For 6 weeks I toiled in the press room with 10 renegade members of AA. The 12-hour days didn't allow me time to even think of how I was going to design a full-fledged Web site, let alone begin learning how to create one. Six weeks later, I had my own little desk and personal computer in the publisher's 25' x 25' office, creating Web pages. How did I do it? Well, I'd toil away for 8 hours a day trying to figure out what to do, and then for 2-3 hours at night I'd research what I needed to know for the next day. Designing static and animated graphics, inserting images, creating frames and online forms, adding hyperlinks, and incorporating sound were just a few of the design elements I self-taught myself at home, before taking my new-found expertise to the office the next day and incorporating it into the newspaper's Web site.
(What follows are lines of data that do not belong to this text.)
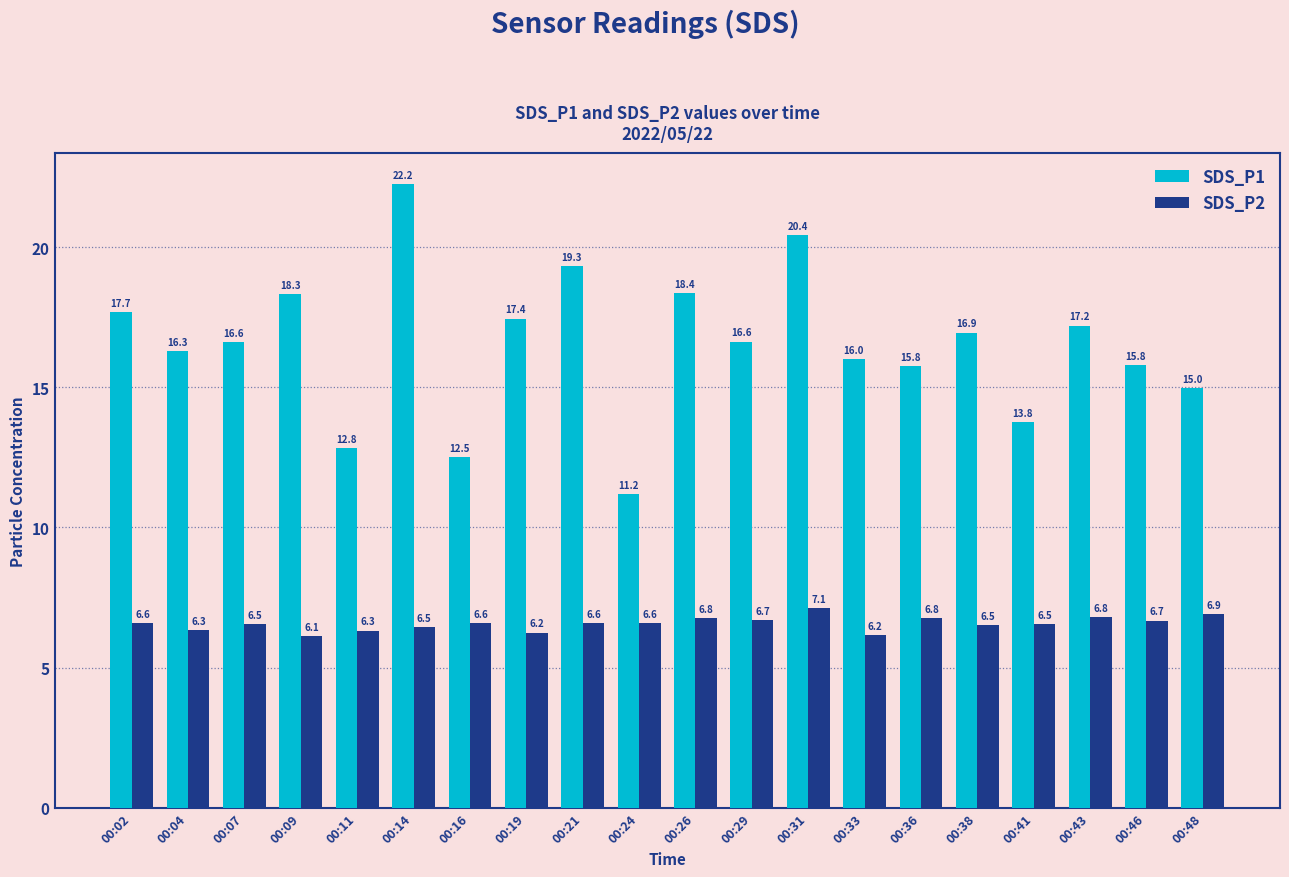

Count the number of categories in the chart.

20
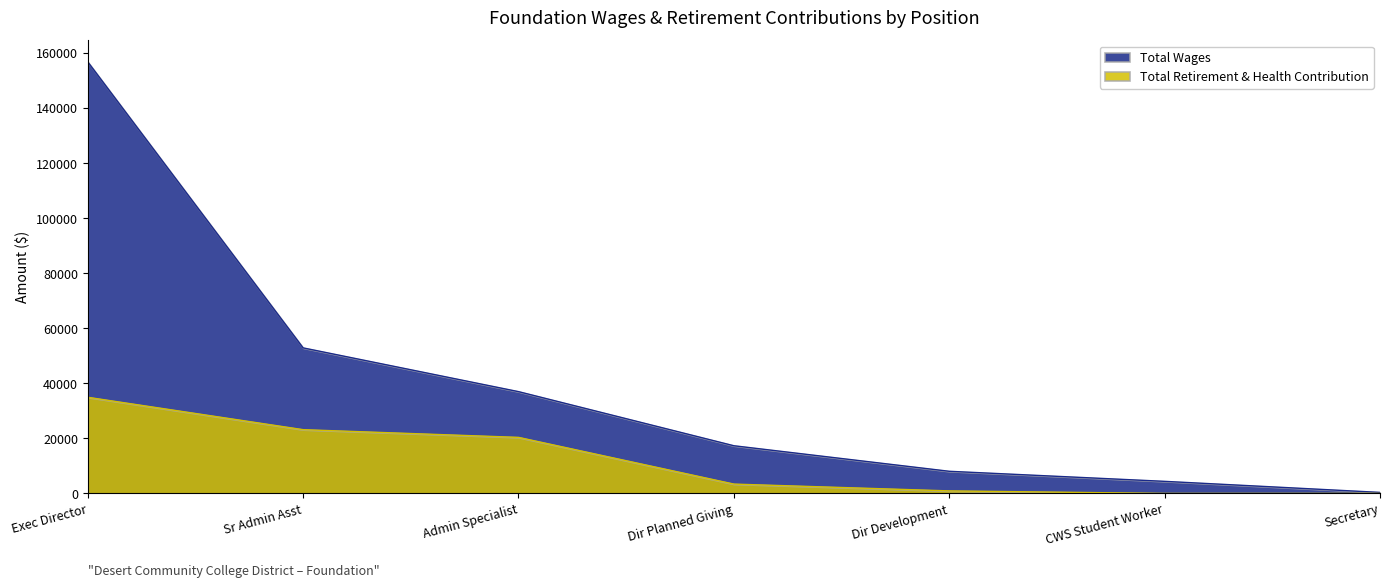

Does the chart display data point markers on the line(s)?

No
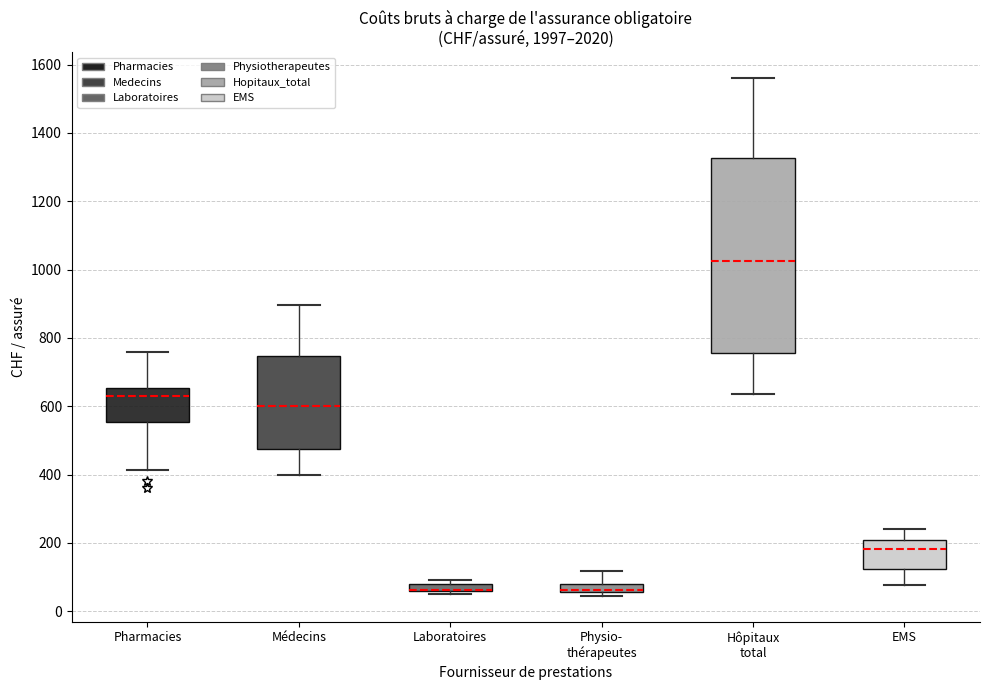

Which box is the tallest, from its lower edge to its upper edge?

Hôpitaux total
Six weeks later, I had developed 150-sheets worth of computations and accounting and financial forms for 2 corporately-owned newspapers ..... AND designed my very first Web site. Yay for me!
Not so fast.
Getting that site from my computer onto the Web proved to be another problem onto itself. You see, in the code for each page I had developed, I had referenced images and files where they were stored and located on MY computer, not where they would be once they were online. So when I uploaded the site the first time, all the images were broken and none of the links worked. OMG! What to do, what to do. For 3 days, I tried and I tried and I tried to figure it out. Finally, by the end of the 3rd day, conversing with the corporate Web guru located in Alberta, we figured out the problem, I fixed it, and the Times-Journal had a new-look Web site with a ton more content and lots of happy customers and Web surfers.
And I was the star. My picture appeared in ads in the print edition of the paper 2-3 times a week, proclaiming me as the "whiz" behind the Web site. That was kind of cool. But what I found even cooler was where I got to sit day-in and day-out for the next 1.3 years I worked at the paper: with the reporters and editors, and beside the paper's most colourful journalist of all, Bob Meharg. It was where I had wanted to be since I first read the ad: "Newspaper looking for staff to work in the press room."
*****
So that's the story. From illiterate Web designer to the whiz behind the Web site. All in a day's -- or month's -- work :)
I put in so much effort, invested in so many non-reportable hours, and shed so many frustrating tears over that site. So I'm happy to see that someone has poured their own heart and shed their own frustrating tears into it, and am looking forward to keeping up with the news back home via someone else's "pet project". Super job!